AFU juga mengajak seluruh elemen masyarakat Raja Ampat, ASN, TNI/Polri, tokoh agama, tokoh masyarakat, tokoh pemuda, tokoh perempuan, dan pelajar untuk tetap menjaga persatuan dan kesatuan serta harmoni kehidupan.

Dalam deklarasi damai di Raja Ampat tersebut, seluruh pihak bersama-sama membacakan tujuh poin pernyataan sikap, yakni:

1. Selalu cinta damai, kepada sesama warga suku apa pun juga, serta agama apa pun juga yang sah di Indonesia.

2. Saling menghargai dan menghormati kepada siapa saja yang berada di tanah para raja.

3. Selalu bergotong royong dengan sesama.

4. Menolak adanya pengerahan massa atau demo yang berujung pada perpecahan, perusakan, penjarahan, kekerasan, dan SARA.
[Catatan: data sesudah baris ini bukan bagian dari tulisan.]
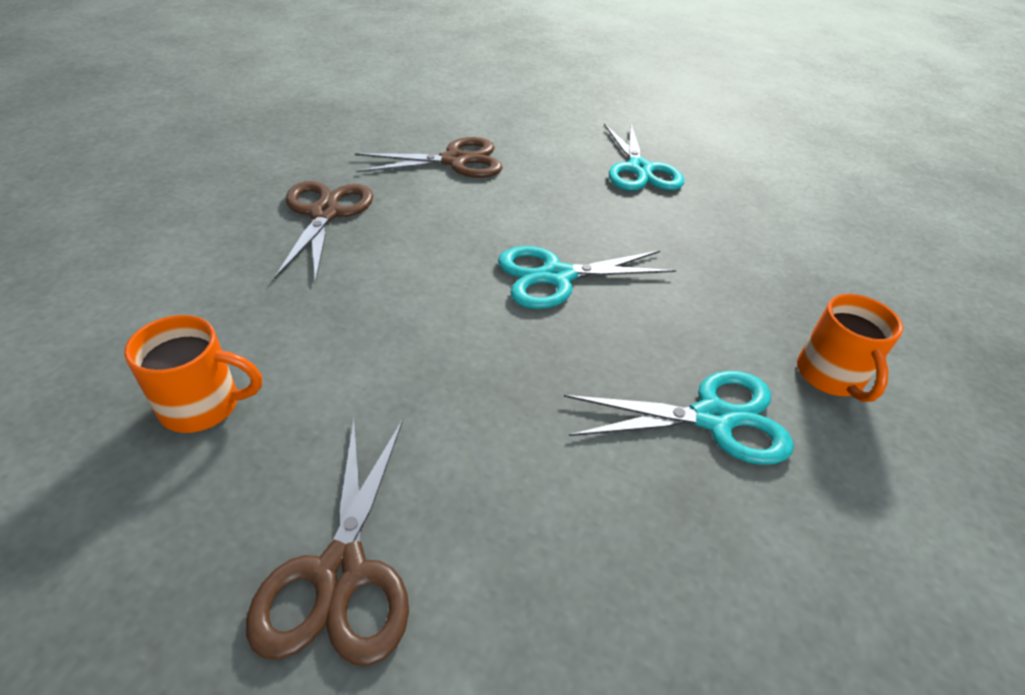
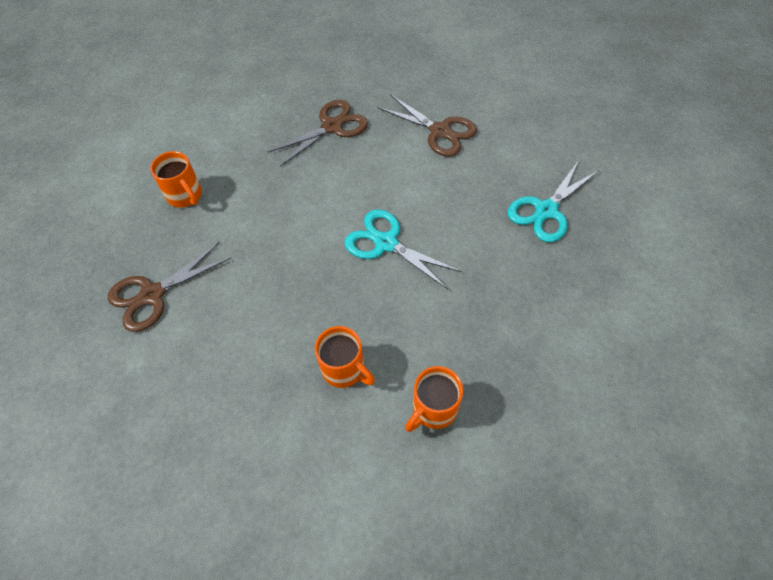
camera: 55 degrees right, 15 degrees up
turquoise scissors [564,371,794,465] -> orange mug [315,326,375,388]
5. Mendukung dan mempercayakan pemerintah serta penegak hukum untuk memproses hukum terhadap pelaku rasis, diskriminasi, perusakan, penjarahan dan tindak pidana lain.

6. Tetap setia dan menjaga keutuhan dan persatuan Negara Kesatuan Republik Indonesia.

7. Selalu berdoa kepada Tuhan Yang Maha Esa agar wilayah Raja Ampat, Papua Barat dan Papua serta Indonesia agar selalu aman, tertib, dan damai serta sejahtera.